Les chercheurs ont découvert que l’isolement chronique entraîne effectivement une augmentation de l’expression du gène Tac2 et de la production de NkB dans le cerveau. Cependant, l’administration d’un médicament qui bloque chimiquement les récepteurs spécifiques de NkB a permis aux souris stressées de se comporter normalement, éliminant ainsi les effets négatifs de l’isolement social. À l’inverse, l’augmentation artificielle des niveaux de Tac2 et l’activation des neurones correspondants chez les animaux normaux non stressés les ont conduits à se comporter comme des animaux angoissés et isolés.

Les chercheurs ont également inhibé la fonction de Tac2 et de ses récepteurs dans plusieurs régions cérébrales spécifiques. Ils ont observé que la suppression du gène Tac2 dans l’amygdale éliminait les comportements craintifs, mais pas l’agressivité. À l’inverse, la suppression du gène dans l’hypothalamus éliminait l’agressivité, mais pas la peur persistante. « L’approche utilisée ici nous a permis à la fois de comparer les effets de différentes manipulations de signalisation Tac2 dans la même région du cerveau, ainsi que de comparer les effets de la même manipulation à travers différentes régions du cerveau », explique David J. Anderson, l’un des co-auteurs de l’étude. « Ces données nous révèlent aujourd’hui comment ce neuropeptide agit globalement à travers le cerveau pour coordonner diverses réponses comportementales au stress dû à l’isolement social ».

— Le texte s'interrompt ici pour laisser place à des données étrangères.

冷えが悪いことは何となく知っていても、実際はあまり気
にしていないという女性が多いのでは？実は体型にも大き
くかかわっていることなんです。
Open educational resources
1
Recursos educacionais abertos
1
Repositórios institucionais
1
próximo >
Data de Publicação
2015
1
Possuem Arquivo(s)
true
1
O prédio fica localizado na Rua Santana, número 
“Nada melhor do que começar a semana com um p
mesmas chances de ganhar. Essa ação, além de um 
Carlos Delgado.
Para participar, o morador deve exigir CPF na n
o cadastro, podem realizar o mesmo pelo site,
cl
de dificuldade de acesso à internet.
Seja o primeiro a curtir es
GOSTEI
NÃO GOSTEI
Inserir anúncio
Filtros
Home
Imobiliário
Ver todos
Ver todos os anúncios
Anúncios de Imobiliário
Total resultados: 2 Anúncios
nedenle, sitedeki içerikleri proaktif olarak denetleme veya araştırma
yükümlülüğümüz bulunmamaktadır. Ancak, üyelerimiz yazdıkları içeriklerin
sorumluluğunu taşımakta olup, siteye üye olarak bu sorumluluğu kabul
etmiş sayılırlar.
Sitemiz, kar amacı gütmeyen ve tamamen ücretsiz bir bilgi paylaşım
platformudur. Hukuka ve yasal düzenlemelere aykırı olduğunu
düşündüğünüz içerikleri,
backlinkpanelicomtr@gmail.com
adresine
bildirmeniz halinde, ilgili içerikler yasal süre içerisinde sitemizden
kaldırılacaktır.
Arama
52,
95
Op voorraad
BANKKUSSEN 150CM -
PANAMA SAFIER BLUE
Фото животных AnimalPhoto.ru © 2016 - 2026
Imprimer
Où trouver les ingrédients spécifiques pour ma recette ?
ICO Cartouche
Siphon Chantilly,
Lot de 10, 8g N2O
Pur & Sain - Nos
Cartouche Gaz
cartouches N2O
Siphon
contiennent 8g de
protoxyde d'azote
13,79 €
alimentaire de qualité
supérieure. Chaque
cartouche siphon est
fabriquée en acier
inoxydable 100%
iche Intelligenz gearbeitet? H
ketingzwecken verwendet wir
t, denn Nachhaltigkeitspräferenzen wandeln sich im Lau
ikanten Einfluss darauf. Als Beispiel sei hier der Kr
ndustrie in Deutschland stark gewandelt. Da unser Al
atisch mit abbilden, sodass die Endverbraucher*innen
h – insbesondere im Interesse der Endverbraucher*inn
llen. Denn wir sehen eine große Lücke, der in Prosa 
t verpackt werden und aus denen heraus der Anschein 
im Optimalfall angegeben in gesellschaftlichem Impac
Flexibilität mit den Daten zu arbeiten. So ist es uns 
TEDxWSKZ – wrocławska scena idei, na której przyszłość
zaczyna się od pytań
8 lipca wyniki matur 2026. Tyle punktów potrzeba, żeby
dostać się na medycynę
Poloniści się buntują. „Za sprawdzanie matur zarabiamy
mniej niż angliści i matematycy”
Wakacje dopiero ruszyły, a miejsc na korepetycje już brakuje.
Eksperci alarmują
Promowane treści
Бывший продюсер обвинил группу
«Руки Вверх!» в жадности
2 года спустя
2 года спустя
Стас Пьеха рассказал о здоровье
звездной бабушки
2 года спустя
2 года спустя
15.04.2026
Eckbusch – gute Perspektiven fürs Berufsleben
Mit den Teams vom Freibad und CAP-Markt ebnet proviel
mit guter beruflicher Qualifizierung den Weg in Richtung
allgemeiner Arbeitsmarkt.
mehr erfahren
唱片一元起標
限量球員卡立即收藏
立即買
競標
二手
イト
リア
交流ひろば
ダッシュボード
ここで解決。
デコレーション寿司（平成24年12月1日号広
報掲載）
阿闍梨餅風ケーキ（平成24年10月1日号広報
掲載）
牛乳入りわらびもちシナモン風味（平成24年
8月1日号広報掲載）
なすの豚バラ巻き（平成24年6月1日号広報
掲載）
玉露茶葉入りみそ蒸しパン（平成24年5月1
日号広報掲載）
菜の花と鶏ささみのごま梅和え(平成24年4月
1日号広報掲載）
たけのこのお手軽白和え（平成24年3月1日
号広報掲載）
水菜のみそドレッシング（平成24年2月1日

Bien sûr, rien ne dit que ces mêmes résultats pourraient être observés chez les humains, mais cette étude pourrait effectivement permettre aux chercheurs de comprendre comment le stress chronique affecte le cerveau de l’Homme. « Les humains ont un système de signalisation Tac2 analogue, ce qui implique des traductions cliniques possibles de ce travail », explique Moriel Zelikowsky, principale auteure de l’étude. « En ce qui concerne le traitement des troubles de santé mentale, nous ciblons traditionnellement les systèmes de neurotransmetteurs larges comme la sérotonine et la dopamine qui circulent largement dans le cerveau, ce qui peut entraîner des effets secondaires indésirables. un neuropeptide comme Tac2 est une approche prometteuse pour les traitements pour la santé mentale ».

Vous retrouverez tous les détails de cette étude dans la revue Cell.